» **Try it**
Your task is to transcribe the data exactly while omitting each picture.

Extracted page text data
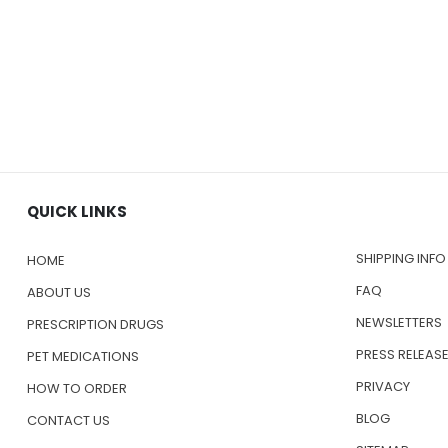
QUICK LINKS
SHIPPING INFO
HOME
FAQ
ABOUT US
NEWSLETTERS
PRESCRIPTION DRUGS
PRESS RELEAS
PET MEDICATIONS
PRIVACY
HOW TO ORDER
BLOG
CONTACT US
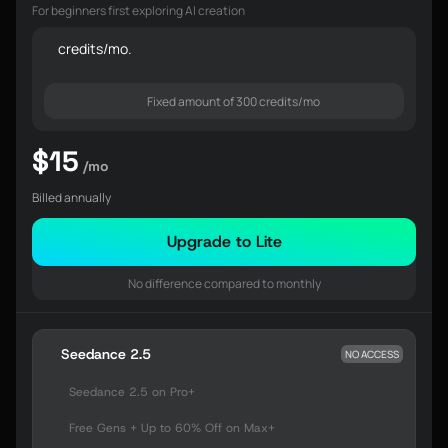
For beginners first exploring AI creation
credits/mo.
Fixed amount of 300 credits/mo
$15
/mo
Billed annually
Upgrade to Lite
No difference compared to monthly
Seedance 2.5
NO ACCESS
Seedance 2.5 on Pro+
Free Gens + Up to 60% Off on Max+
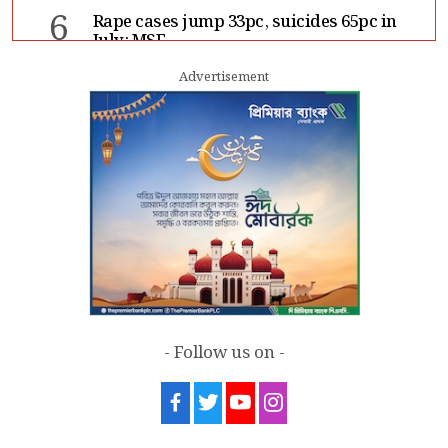
6
Rape cases jump 33pc, suicides 65pc in
July: MSF
Advertisement
7
Sergio Gor, Dinesh Trivedi hold meeting
in Dhaka
- Follow us on -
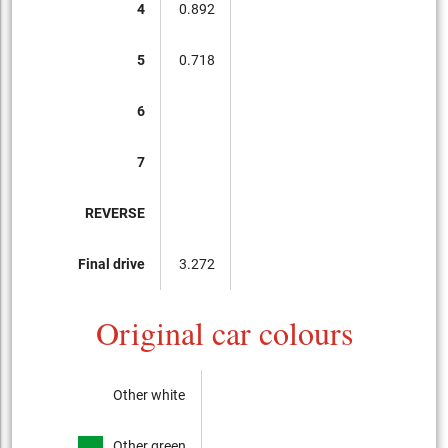
4
0.892
5
0.718
6
7
REVERSE
Final drive
3.272
Original car colours
Other white
Other green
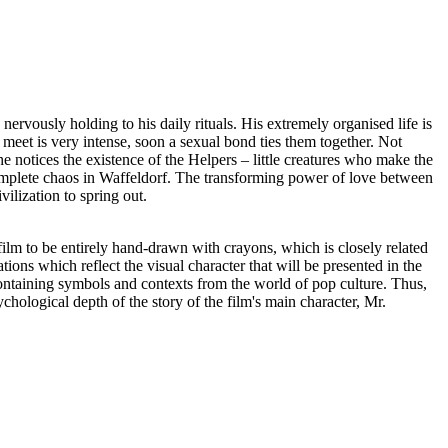
nervously holding to his daily rituals. His extremely organised life is
meet is very intense, soon a sexual bond ties them together. Not
notices the existence of the Helpers – little creatures who make the
 complete chaos in Waffeldorf. The transforming power of love between
ilization to spring out.
 film to be entirely hand-drawn with crayons, which is closely related
ations which reflect the visual character that will be presented in the
, containing symbols and contexts from the world of pop culture. Thus,
hological depth of the story of the film's main character, Mr.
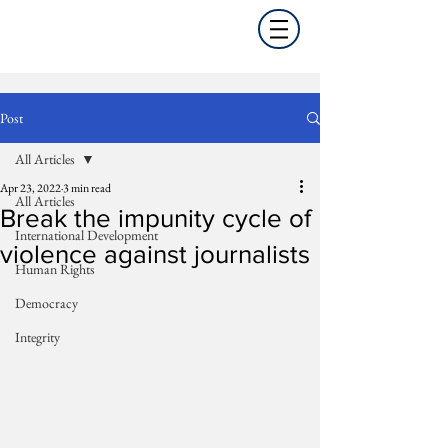
Post
All Articles
Apr 23, 2022
3 min read
All Articles
Break the impunity cycle of
International Development
violence against journalists
Human Rights
Democracy
Integrity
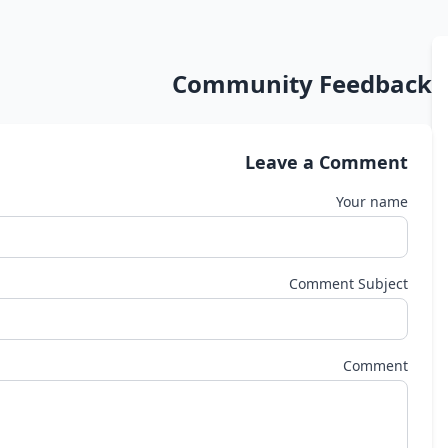
Community Feedback
Leave a Comment
Your name
Comment Subject
Comment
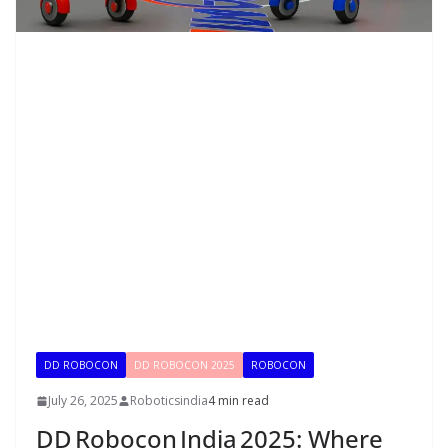
DD ROBOCON
DD ROBOCON 2025
ROBOCON
July 26, 2025
Roboticsindia
4 min read
DD Robocon India 2025: Where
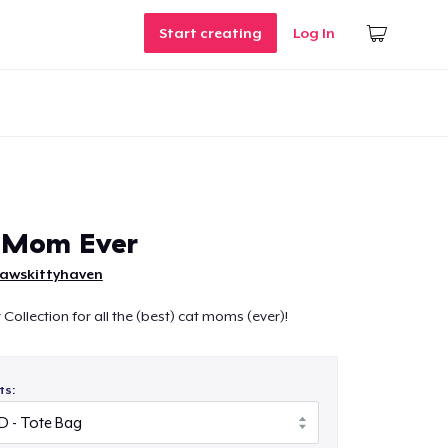
Start creating
Log In
t Mom Ever
pawskittyhaven
Collection for all the (best) cat moms (ever)!
ts:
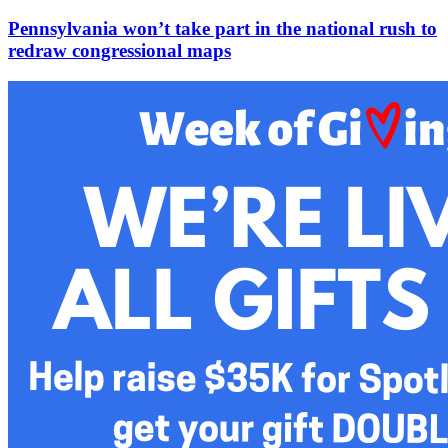
Pennsylvania won’t take part in the national rush to
redraw congressional maps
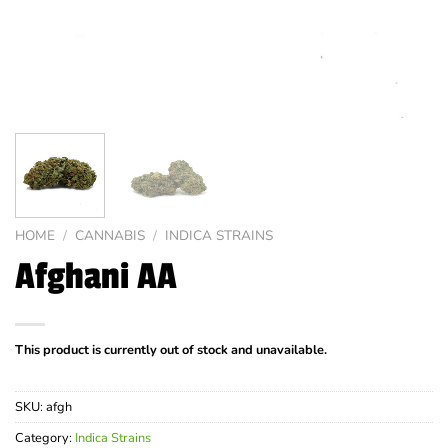
HOME
/
CANNABIS
/
INDICA STRAINS
Afghani AA
This product is currently out of stock and unavailable.
SKU:
afgh
Category:
Indica Strains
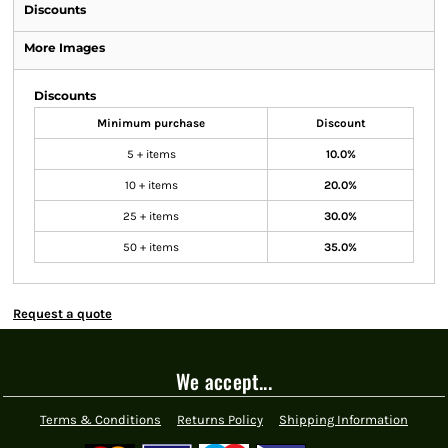
Discounts
More Images
Discounts
Minimum purchase
Discount
5 + items
10.0%
10 + items
20.0%
25 + items
30.0%
50 + items
35.0%
Request a quote
We accept...
Terms & Conditions
Returns Policy
Shipping Information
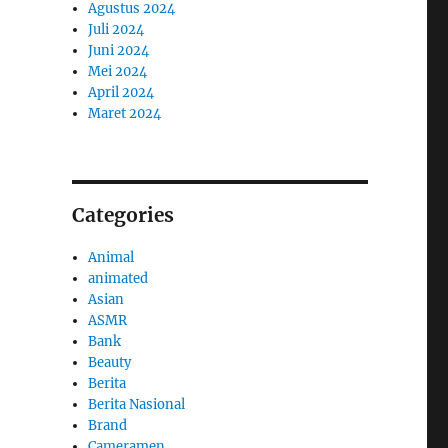
Agustus 2024
Juli 2024
Juni 2024
Mei 2024
April 2024
Maret 2024
Categories
Animal
animated
Asian
ASMR
Bank
Beauty
Berita
Berita Nasional
Brand
Cameramen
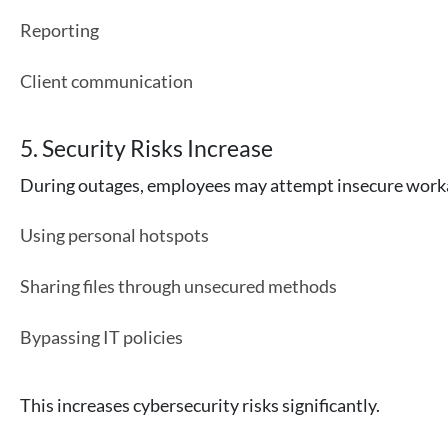
Reporting
Client communication
5. Security Risks Increase
During outages, employees may attempt insecure work
Using personal hotspots
Sharing files through unsecured methods
Bypassing IT policies
This increases cybersecurity risks significantly.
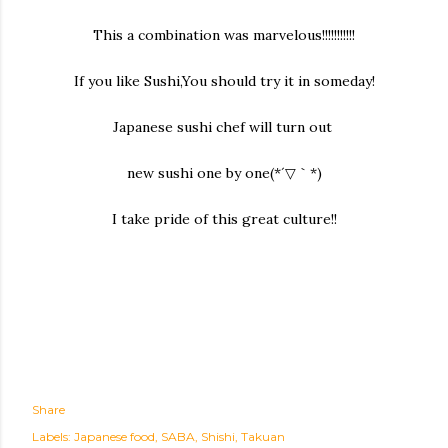
This a combination was marvelous!!!!!!!!!!!
If you like Sushi,You should try it in someday!
Japanese sushi chef will turn out
new sushi one by one(*´▽｀*)
I take pride of this great culture!!
Share
Labels:
Japanese food
SABA
Shishi
Takuan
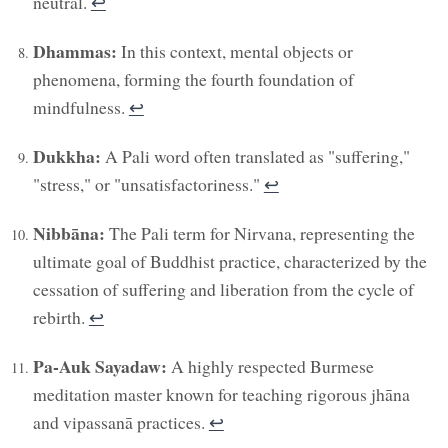
neutral.
↩︎
Dhammas:
In this context, mental objects or
phenomena, forming the fourth foundation of
mindfulness.
↩︎
Dukkha:
A Pali word often translated as "suffering,"
"stress," or "unsatisfactoriness."
↩︎
Nibbāna:
The Pali term for Nirvana, representing the
ultimate goal of Buddhist practice, characterized by the
cessation of suffering and liberation from the cycle of
rebirth.
↩︎
Pa-Auk Sayadaw:
A highly respected Burmese
meditation master known for teaching rigorous jhāna
and vipassanā practices.
↩︎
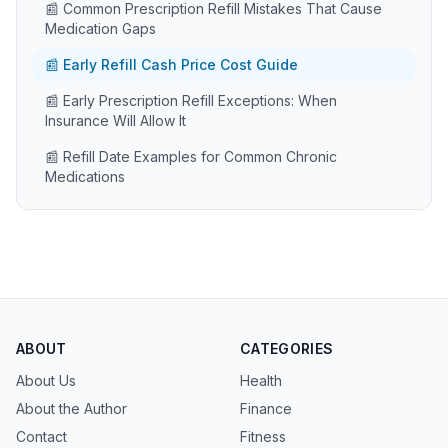
📰 Common Prescription Refill Mistakes That Cause
Medication Gaps
📰 Early Refill Cash Price Cost Guide
📰 Early Prescription Refill Exceptions: When
Insurance Will Allow It
📰 Refill Date Examples for Common Chronic
Medications
ABOUT
CATEGORIES
About Us
Health
About the Author
Finance
Contact
Fitness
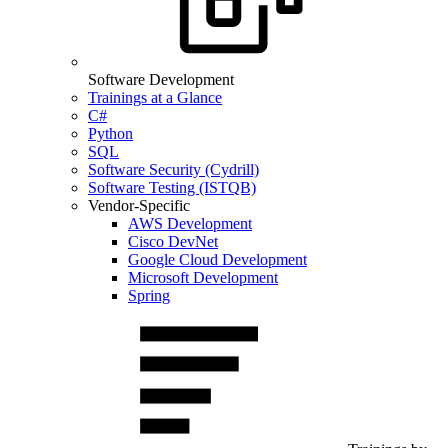
Software Development
Trainings at a Glance
C#
Python
SQL
Software Security (Cydrill)
Software Testing (ISTQB)
Vendor-Specific
AWS Development
Cisco DevNet
Google Cloud Development
Microsoft Development
Spring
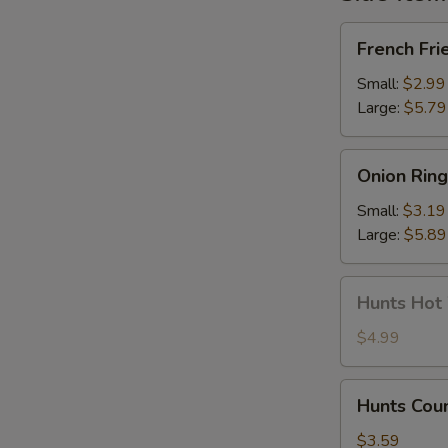
French
French Fri
Fries
Small:
$2.99
Large:
$5.79
Onion
Onion Ring
Rings
Small:
$3.19
Large:
$5.89
Hunts
Hunts Hot
Hot
Wings
$4.99
Hunts
Hunts Cou
Country
Wing
$3.59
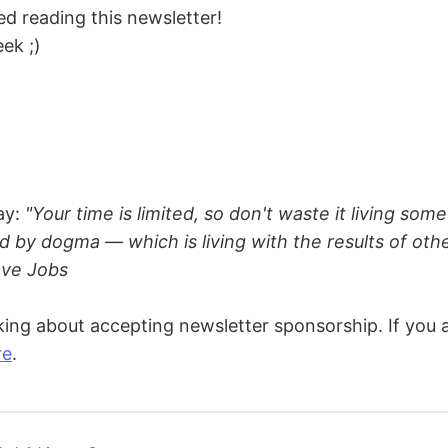
d reading this newsletter!
ek ;)
ay:
"Your time is limited, so don't waste it living some
d by dogma — which is living with the results of oth
eve Jobs
king about accepting newsletter sponsorship. If you a
re
.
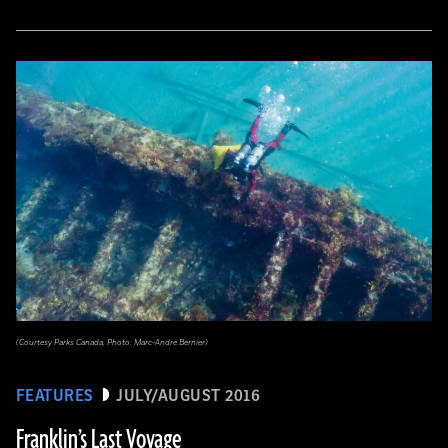
(Courtesy Parks Canada, Photo: Marc-André Bernier)
FEATURES
JULY/AUGUST 2016
Franklin’s Last Voyage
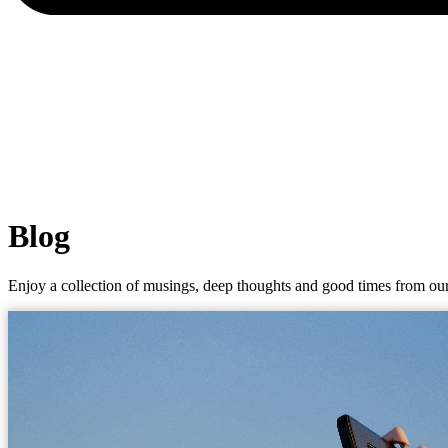
Blog
Enjoy a collection of musings, deep thoughts and good times from our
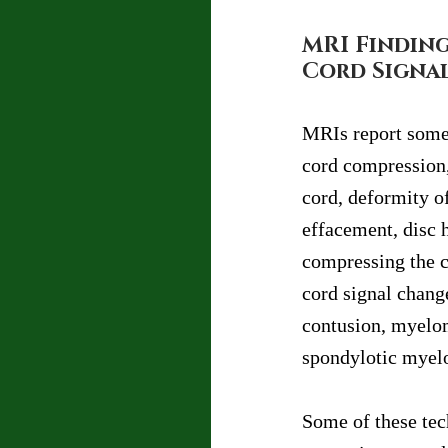
MRI Finding
Cord Signa
MRIs report somet
cord compression,
cord, deformity of
effacement, disc 
compressing the co
cord signal chang
contusion, myelom
spondylotic myel
Some of these tec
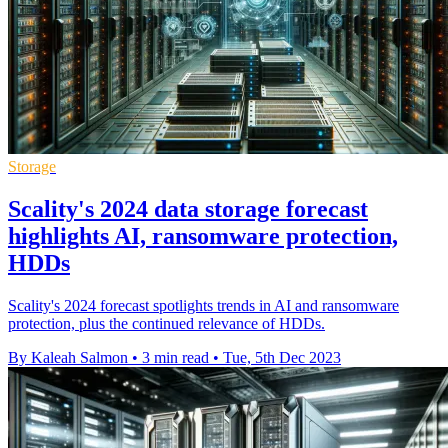
Storage
Scality's 2024 data storage forecast
highlights AI, ransomware protection,
HDDs
Scality's 2024 forecast spotlights trends in AI and ransomware
protection, plus the continued relevance of HDDs.
By Kaleah Salmon
•
3 min read
•
Tue, 5th Dec 2023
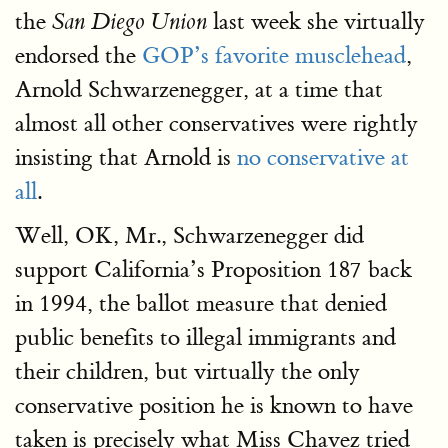
the
last week she virtually
San Diego Union
endorsed the
GOP’s favorite musclehead
,
Arnold Schwarzenegger, at a time that
almost all other conservatives were rightly
insisting that Arnold is
no conservative at
all
.
Well, OK, Mr., Schwarzenegger did
support California’s Proposition 187 back
in 1994, the ballot measure that denied
public benefits to illegal immigrants and
their children, but virtually the only
conservative position he is known to have
taken is precisely what Miss Chavez tried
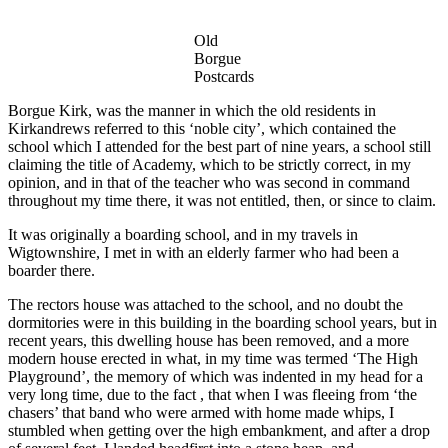
Old
Borgue
Postcards
Borgue Kirk, was the manner in which the old residents in
Kirkandrews referred to this ‘noble city’, which contained the
school which I attended for the best part of nine years, a school still
claiming the title of Academy, which to be strictly correct, in my
opinion, and in that of the teacher who was second in command
throughout my time there, it was not entitled, then, or since to claim.
It was originally a boarding school, and in my travels in
Wigtownshire, I met in with an elderly farmer who had been a
boarder there.
The rectors house was attached to the school, and no doubt the
dormitories were in this building in the boarding school years, but in
recent years, this dwelling house has been removed, and a more
modern house erected in what, in my time was termed ‘The High
Playground’, the memory of which was indented in my head for a
very long time, due to the fact , that when I was fleeing from ‘the
chasers’ that band who were armed with home made whips, I
stumbled when getting over the high embankment, and after a drop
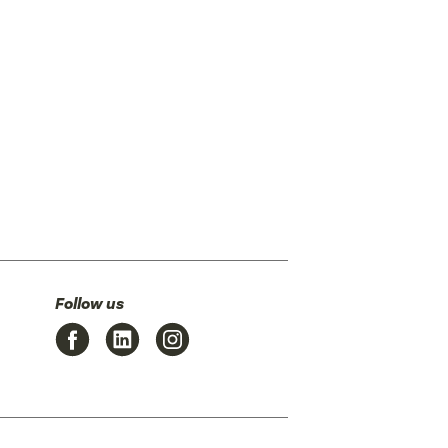
Follow us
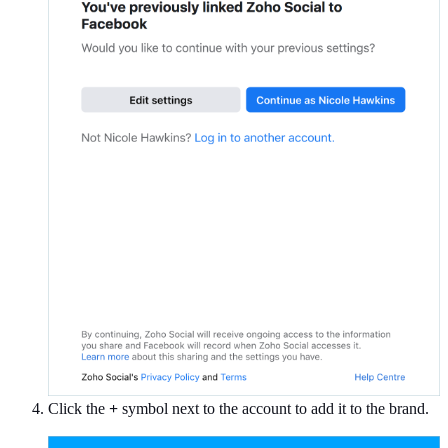
Click the
+
symbol next to the account to add it to the brand.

» **Output for this exercise**
QUICK LINKS
SHIPPING INFO
HOME
FAQ
ABOUT US
NEWSLETTERS
PRESCRIPTION DRUGS
PRESS RELEAS
PET MEDICATIONS
PRIVACY
HOW TO ORDER
BLOG
CONTACT US
For beginners first exploring AI creation
credits/mo.
Fixed amount of 300 credits/mo
$15
/mo
Billed annually
Upgrade to Lite
No difference compared to monthly
Seedance 2.5
NO ACCESS
Seedance 2.5 on Pro+
Free Gens + Up to 60% Off on Max+
6
Rape cases jump 33pc, suicides 65pc in
July: MSF
Advertisement
7
Sergio Gor, Dinesh Trivedi hold meeting
in Dhaka
- Follow us on -
4
0.892
5
0.718
6
7
REVERSE
Final drive
3.272
Original car colours
Other white
Other green
nervously holding to his daily rituals. His extremely organised life is
meet is very intense, soon a sexual bond ties them together. Not
notices the existence of the Helpers – little creatures who make the
 complete chaos in Waffeldorf. The transforming power of love between
ilization to spring out.
 film to be entirely hand-drawn with crayons, which is closely related
ations which reflect the visual character that will be presented in the
, containing symbols and contexts from the world of pop culture. Thus,
hological depth of the story of the film's main character, Mr.
Post
All Articles
Apr 23, 2022
3 min read
All Articles
Break the impunity cycle of
International Development
violence against journalists
Human Rights
Democracy
Integrity
Community Feedback
Leave a Comment
Your name
Comment Subject
Comment
DD ROBOCON
DD ROBOCON 2025
ROBOCON
July 26, 2025
Roboticsindia
4 min read
DD Robocon India 2025: Where
Start creating
Log In
t Mom Ever
pawskittyhaven
Collection for all the (best) cat moms (ever)!
ts:
Pennsylvania won’t take part in the national rush to
redraw congressional maps
HOME
/
CANNABIS
/
INDICA STRAINS
Afghani AA
This product is currently out of stock and unavailable.
SKU:
afgh
Category:
Indica Strains
Discounts
More Images
Discounts
Minimum purchase
Discount
5 + items
10.0%
10 + items
20.0%
25 + items
30.0%
50 + items
35.0%
Request a quote
We accept...
Terms & Conditions
Returns Policy
Shipping Information
Agustus 2024
Juli 2024
Juni 2024
Mei 2024
April 2024
Maret 2024
Categories
Animal
animated
Asian
ASMR
Bank
Beauty
Berita
Berita Nasional
Brand
Cameramen
Reporting
Client communication
5. Security Risks Increase
During outages, employees may attempt insecure work
Using personal hotspots
Sharing files through unsecured methods
Bypassing IT policies
This increases cybersecurity risks significantly.
This a combination was marvelous!!!!!!!!!!!
If you like Sushi,You should try it in someday!
Japanese sushi chef will turn out
new sushi one by one(*´▽｀*)
I take pride of this great culture!!
Share
Labels:
Japanese food
SABA
Shishi
Takuan
neutral.
↩︎
Dhammas:
In this context, mental objects or
phenomena, forming the fourth foundation of
mindfulness.
↩︎
Dukkha:
A Pali word often translated as "suffering,"
"stress," or "unsatisfactoriness."
↩︎
Nibbāna:
The Pali term for Nirvana, representing the
ultimate goal of Buddhist practice, characterized by the
cessation of suffering and liberation from the cycle of
rebirth.
↩︎
Pa-Auk Sayadaw:
A highly respected Burmese
meditation master known for teaching rigorous jhāna
and vipassanā practices.
↩︎
📰 Common Prescription Refill Mistakes That Cause
Medication Gaps
📰 Early Refill Cash Price Cost Guide
📰 Early Prescription Refill Exceptions: When
Insurance Will Allow It
📰 Refill Date Examples for Common Chronic
Medications
ABOUT
CATEGORIES
About Us
Health
About the Author
Finance
Contact
Fitness
Software Development
Trainings at a Glance
C#
Python
SQL
Software Security (Cydrill)
Software Testing (ISTQB)
Vendor-Specific
AWS Development
Cisco DevNet
Google Cloud Development
Microsoft Development
Spring
French
French Fri
Fries
Small:
$2.99
Large:
$5.79
Onion
Onion Ring
Rings
Small:
$3.19
Large:
$5.89
Hunts
Hunts Hot
Hot
Wings
$4.99
Hunts
Hunts Cou
Country
Wing
$3.59
d reading this newsletter!
ek ;)
ay:
"Your time is limited, so don't waste it living some
d by dogma — which is living with the results of oth
eve Jobs
king about accepting newsletter sponsorship. If you a
re
.
(Courtesy Parks Canada, Photo: Marc-André Bernier)
FEATURES
JULY/AUGUST 2016
Franklin’s Last Voyage
Blog
Enjoy a collection of musings, deep thoughts and good times from our
MRI Finding
Cord Signa
MRIs report somet
cord compression,
cord, deformity of
effacement, disc 
compressing the co
cord signal chang
contusion, myelom
spondylotic myel
Some of these tec
Storage
Scality's 2024 data storage forecast
highlights AI, ransomware protection,
HDDs
Scality's 2024 forecast spotlights trends in AI and ransomware
protection, plus the continued relevance of HDDs.
By Kaleah Salmon
•
3 min read
•
Tue, 5th Dec 2023
the
last week she virtually
San Diego Union
endorsed the
GOP’s favorite musclehead
,
Arnold Schwarzenegger, at a time that
almost all other conservatives were rightly
insisting that Arnold is
no conservative at
all
.
Well, OK, Mr., Schwarzenegger did
support California’s Proposition 187 back
in 1994, the ballot measure that denied
public benefits to illegal immigrants and
their children, but virtually the only
conservative position he is known to have
taken is precisely what Miss Chavez tried
Old
Borgue
Postcards
Borgue Kirk, was the manner in which the old residents in
Kirkandrews referred to this ‘noble city’, which contained the
school which I attended for the best part of nine years, a school still
claiming the title of Academy, which to be strictly correct, in my
opinion, and in that of the teacher who was second in command
throughout my time there, it was not entitled, then, or since to claim.
It was originally a boarding school, and in my travels in
Wigtownshire, I met in with an elderly farmer who had been a
boarder there.
The rectors house was attached to the school, and no doubt the
dormitories were in this building in the boarding school years, but in
recent years, this dwelling house has been removed, and a more
modern house erected in what, in my time was termed ‘The High
Playground’, the memory of which was indented in my head for a
very long time, due to the fact , that when I was fleeing from ‘the
chasers’ that band who were armed with home made whips, I
stumbled when getting over the high embankment, and after a drop
Follow us
Click the
+
symbol next to the account to add it to the brand.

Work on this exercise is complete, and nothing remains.